== PROBLEM TO WORK ON ==
A faithful, complete transcript of the entries below, without pictures, should be returned.

== STORED DATA ==

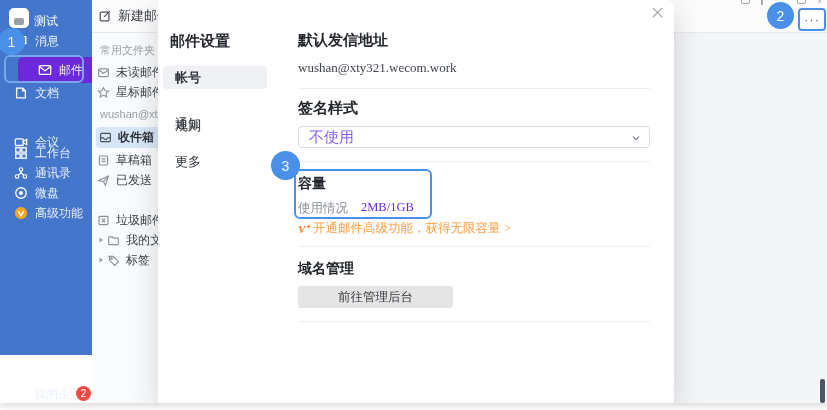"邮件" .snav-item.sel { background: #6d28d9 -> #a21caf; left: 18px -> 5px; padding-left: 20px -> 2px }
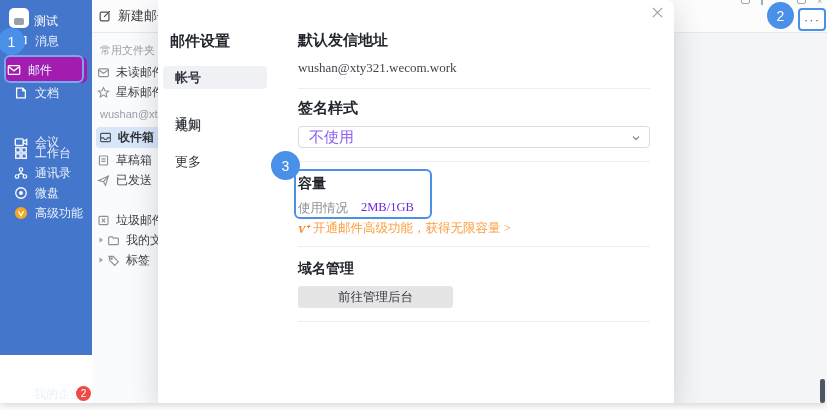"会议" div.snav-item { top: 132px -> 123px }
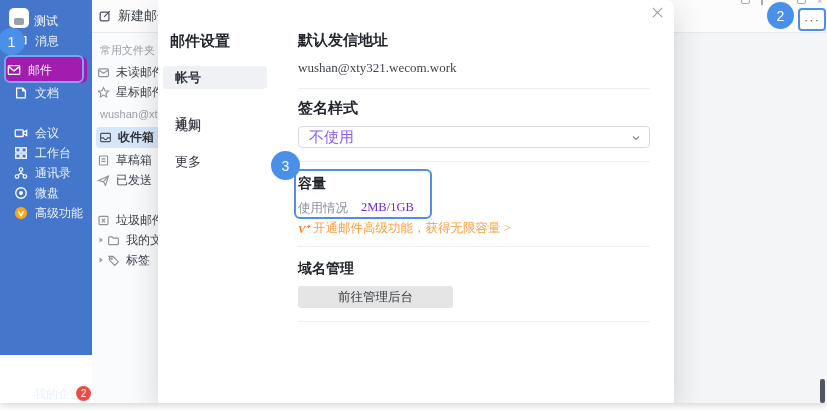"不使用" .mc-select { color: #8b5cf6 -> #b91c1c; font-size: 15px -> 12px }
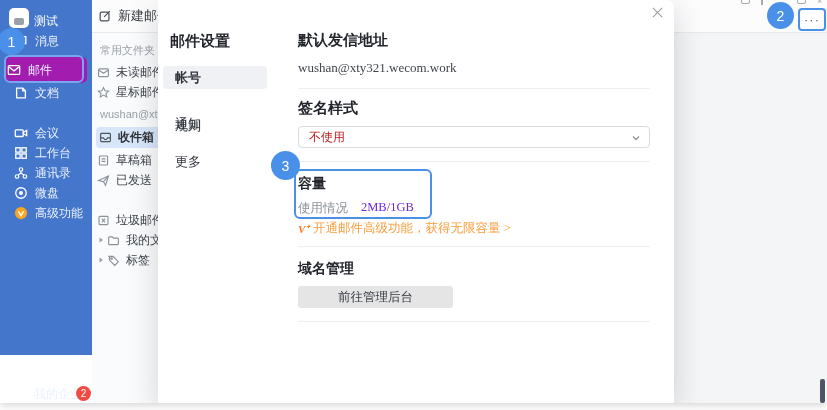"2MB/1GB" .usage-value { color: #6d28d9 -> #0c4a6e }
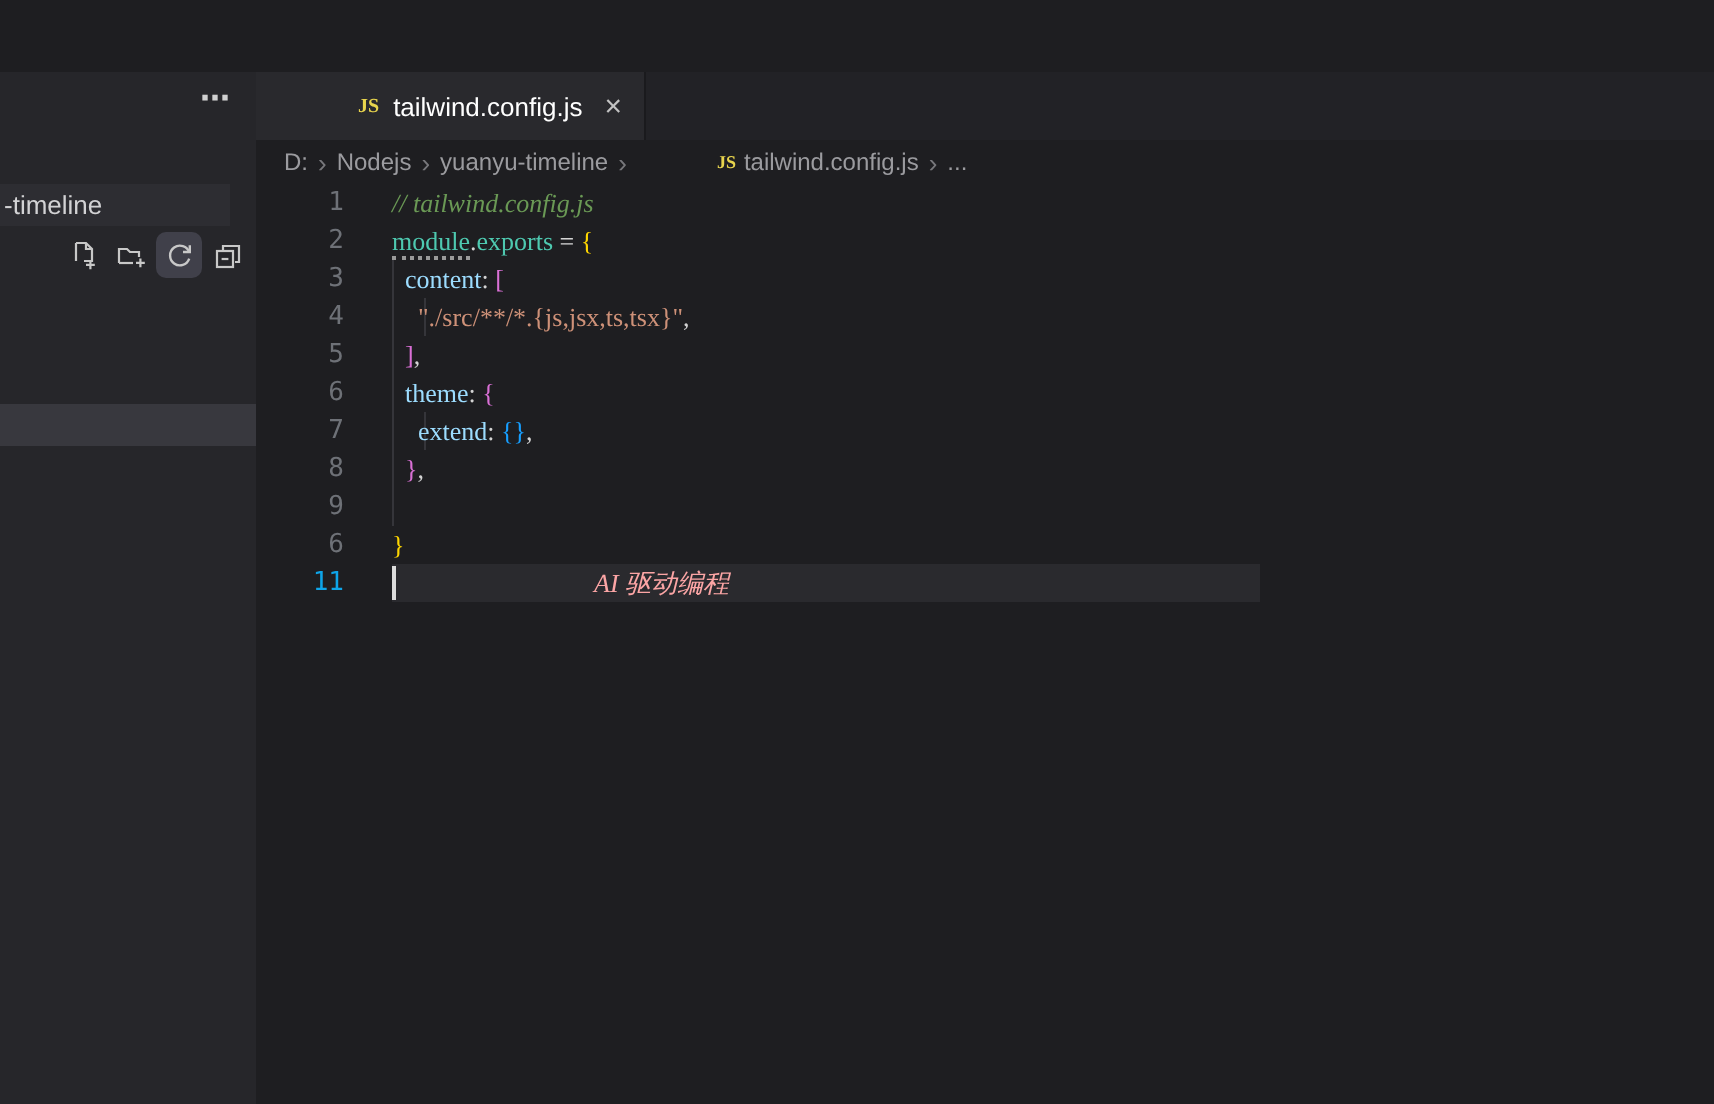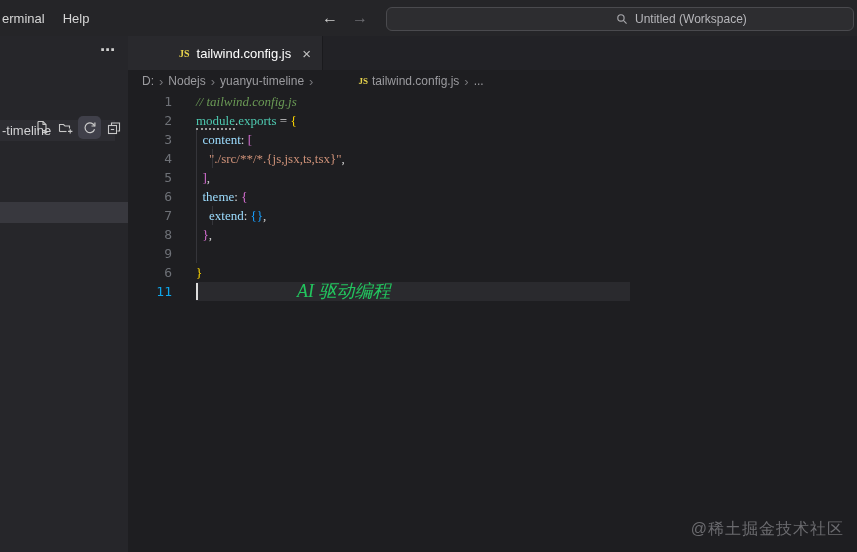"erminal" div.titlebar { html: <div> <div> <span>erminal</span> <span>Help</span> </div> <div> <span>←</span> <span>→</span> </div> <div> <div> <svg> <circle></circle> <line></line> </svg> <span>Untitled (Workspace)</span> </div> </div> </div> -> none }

== RESPONSE TO THE TASK ==
"邮件" .snav-item.sel { background: #6d28d9 -> #a21caf; left: 18px -> 5px; padding-left: 20px -> 2px }
"会议" div.snav-item { top: 132px -> 123px }
"不使用" .mc-select { color: #8b5cf6 -> #b91c1c; font-size: 15px -> 12px }
"2MB/1GB" .usage-value { color: #6d28d9 -> #0c4a6e }
"erminal" div.titlebar { html: <div> <div> <span>erminal</span> <span>Help</span> </div> <div> <span>←</span> <span>→</span> </div> <div> <div> <svg> <circle></circle> <line></line> </svg> <span>Untitled (Workspace)</span> </div> </div> </div> -> none }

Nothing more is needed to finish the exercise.